* [EXTRAIT DU DOCUMENT]

=-=-=-=-=

La totalité de cet échange dialogué se déroule face au miroir. Autrement dit, Neff ne peut pas regarder directement Phyllis. Il doit se contenter de son image, de ce reflet qu’elle lui impose et auquel il se soumet en croyant maîtriser les effets de son petit boniment de séducteur. C’est évidemment tout le contraire qui se produit : elle ne daigne lui faire face qu’une fraction de seconde lorsqu’elle l’interroge sur la nature du contrat d’assurance, avant de quitter le champ sans même attendre la réponse, le laissant seul dos au miroir qui surcadre son reflet, emprisonné sous le contrôle d’une statuette de déesse romaine aux épaules dénudées . Il est ainsi renvoyé à sa fonction d’employé et après avoir attendu sa cliente seul dans le salon, il est obligé de la suivre pour donner suite à sa visite.



La chaînette et les menottes

Lorsque Neff la rejoint, Phyllis est assise dans un fauteuil du salon et lui prend place sur l’un des montants du sofa. C’est donc à son tour d’occuper une position surplombante, en un renversement des rapports de force qui n’est naturellement qu’illusoire. Car son regard est une nouvelle fois polarisé par une particularité que Phyllis s’ingénie à bien mettre en évidence : la chaînette qu’elle porte autour de l’une de ses chevilles. Dès que l’assureur en fait mention, elle feint de la soustraire à son champ de vision, tandis qu’il expose son argumentaire professionnel et sollicite un entretien avec Monsieur Dietrichson pour formaliser les contrats. Mais le mal est fait : le personnage tout comme le spectateur n’ont plus d’yeux que pour cette parure dont la propriétaire n’ignore visiblement aucun des effets.

À ce moment-là, elle se lève puis va-et-vient plusieurs fois devant la cheminée en faisant tourner son tube de rouge à lèvres entre ses mains, comme si elle réfléchissait à quelque chose – sans doute est-elle déjà en train de songer à la manière dont elle pourrait utiliser l’assureur pour se débarrasser de son époux. Toujours est-il que lorsqu’elle se rassoit dans le fauteuil, elle replace négligemment ses jambes dans leur position initiale, ce qui ne manque pas de troubler Neff qui l’interroge une seconde fois au sujet de cette cheville envoûtante (« Qu’y a-t-il de gravé sur votre chaînette ? »). Le « poisson » est bel et bien « ferré » et ne pourra plus sortir du « bocal » des Dietrichson. L’élément de décoration d’abord insignifiant prend désormais tout son sens.

=-=-=-=-=

* [ENREGISTREMENTS EXTRAITS]

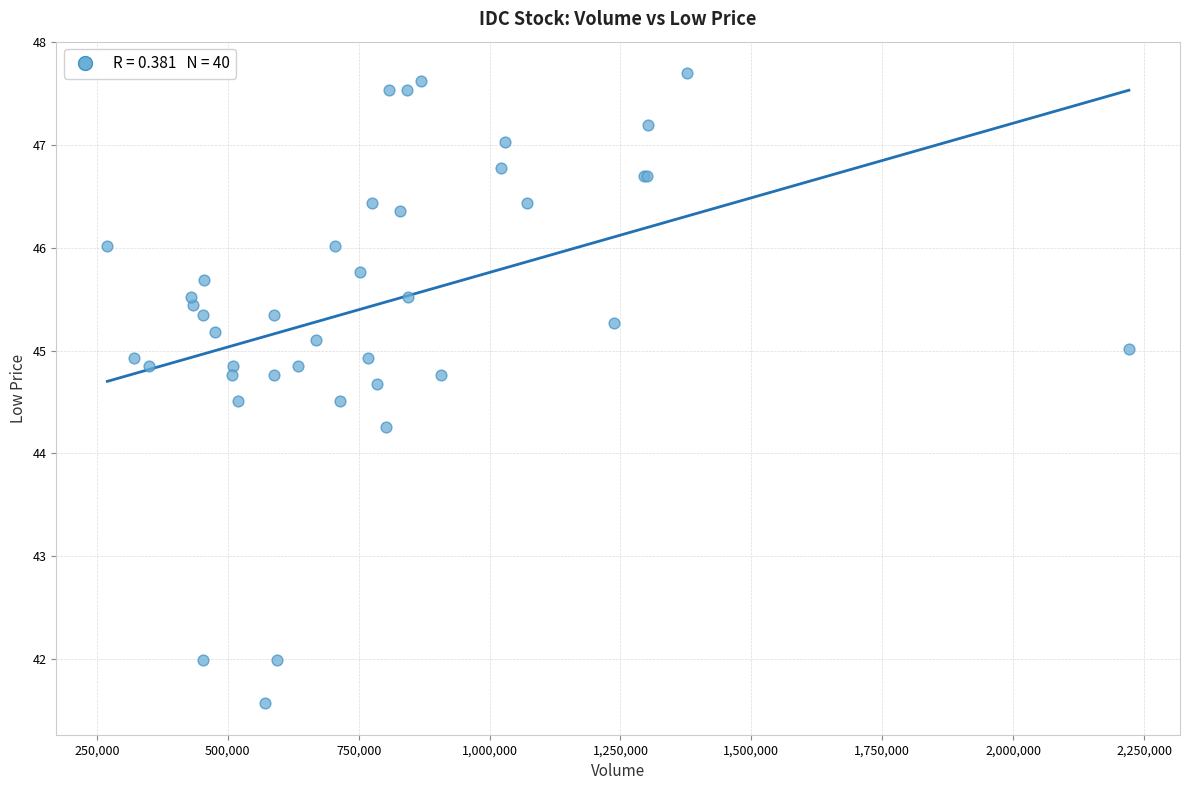

What Y value in the scatter plot is closest to 44?

44.3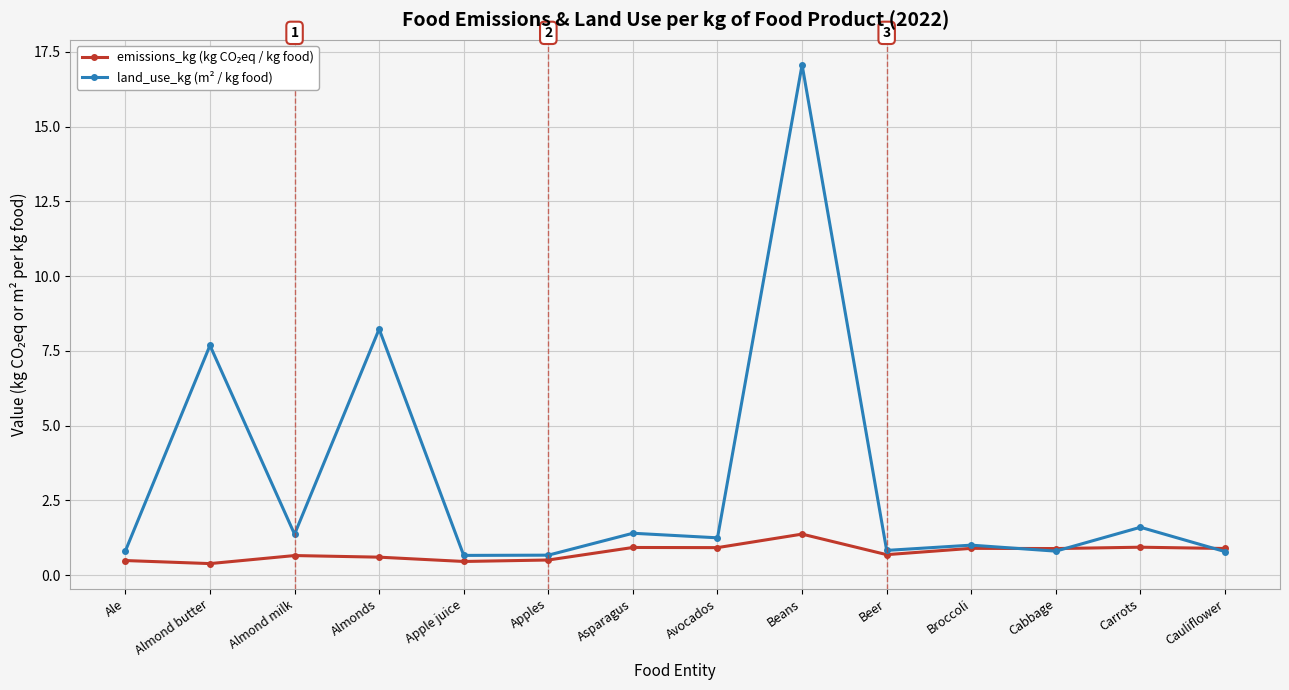

Which series has the largest range (max minus min)?

land_use_kg (m² / kg food)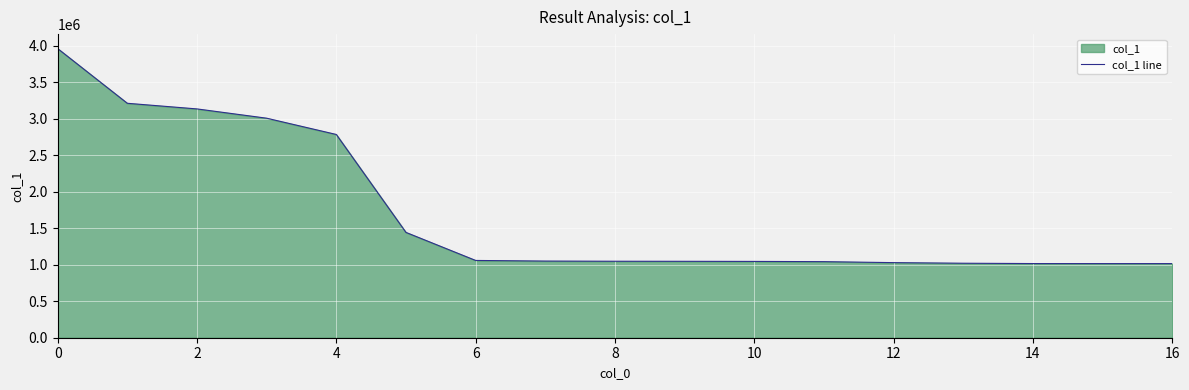

What is the value of the 6th point from the left?

1442397.4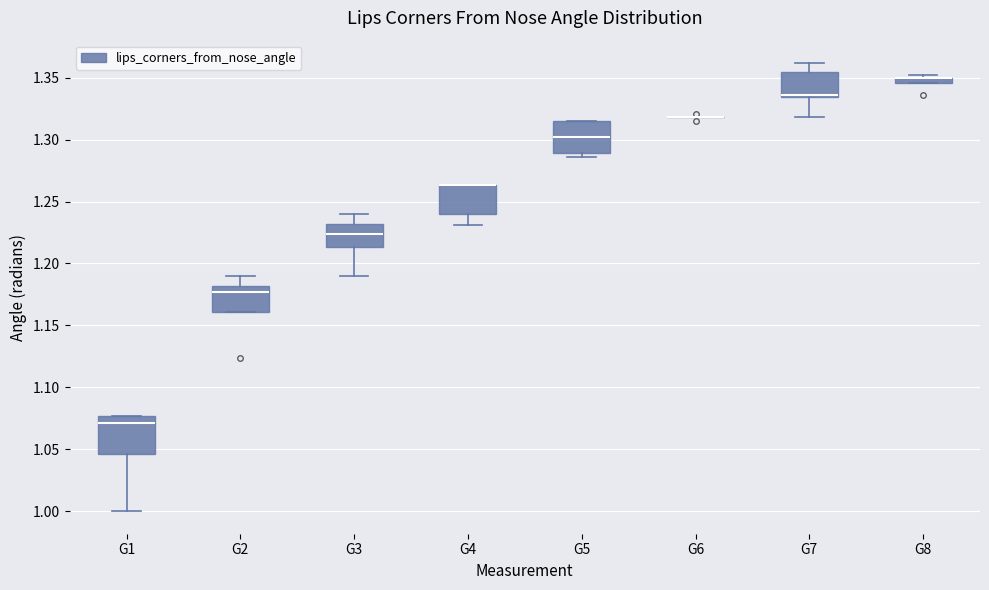

Comparing the boxes themselves (not the whiskers), which one is the tallest?

G1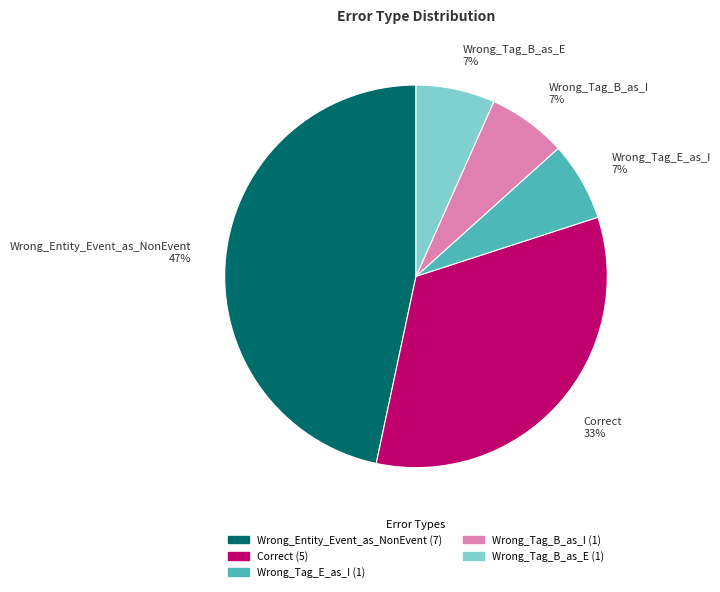

Combined, do Wrong_Entity_Event_as_NonEvent and Wrong_Tag_B_as_I account for over 50%?

Yes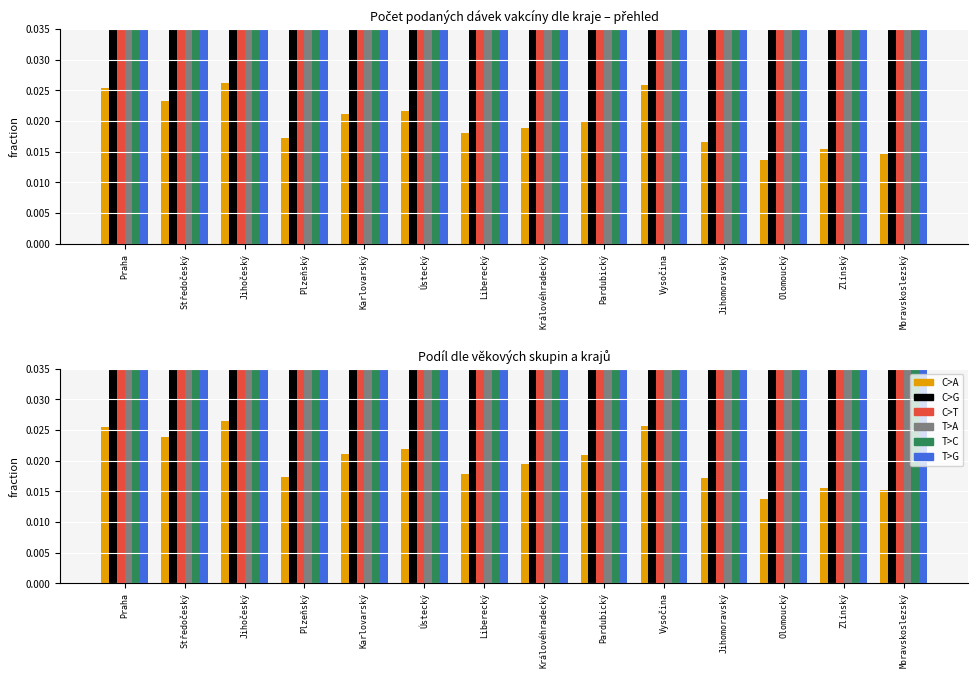

Which category has the lowest value across all series?

Olomoucký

=-=-=-=-=

* [EXERCICES]
A. Renvoyez le passage de l'extrait commençant par « À ce moment-là, elle » et se terminant par « tout son sens. ».
B. Résumez l'extrait en deux phrases.

* [CORRIGÉS]
A.
À ce moment-là, elle se lève puis va-et-vient plusieurs fois devant la cheminée en faisant tourner son tube de rouge à lèvres entre ses mains, comme si elle réfléchissait à quelque chose – sans doute est-elle déjà en train de songer à la manière dont elle pourrait utiliser l’assureur pour se débarrasser de son époux. Toujours est-il que lorsqu’elle se rassoit dans le fauteuil, elle replace négligemment ses jambes dans leur position initiale, ce qui ne manque pas de troubler Neff qui l’interroge une seconde fois au sujet de cette cheville envoûtante (« Qu’y a-t-il de gravé sur votre chaînette ? »). Le « poisson » est bel et bien « ferré » et ne pourra plus sortir du « bocal » des Dietrichson. L’élément de décoration d’abord insignifiant prend désormais tout son sens.

B. Face au miroir, Neff ne peut voir que le reflet de Phyllis, qui garde la maîtrise de l'échange, quitte le champ sans attendre sa réponse et le renvoie à sa fonction d'employé. Dans le salon, elle attire son regard sur la chaînette qu'elle porte à la cheville, et lorsqu'il l'interroge une seconde fois à ce sujet, le « poisson » est « ferré ».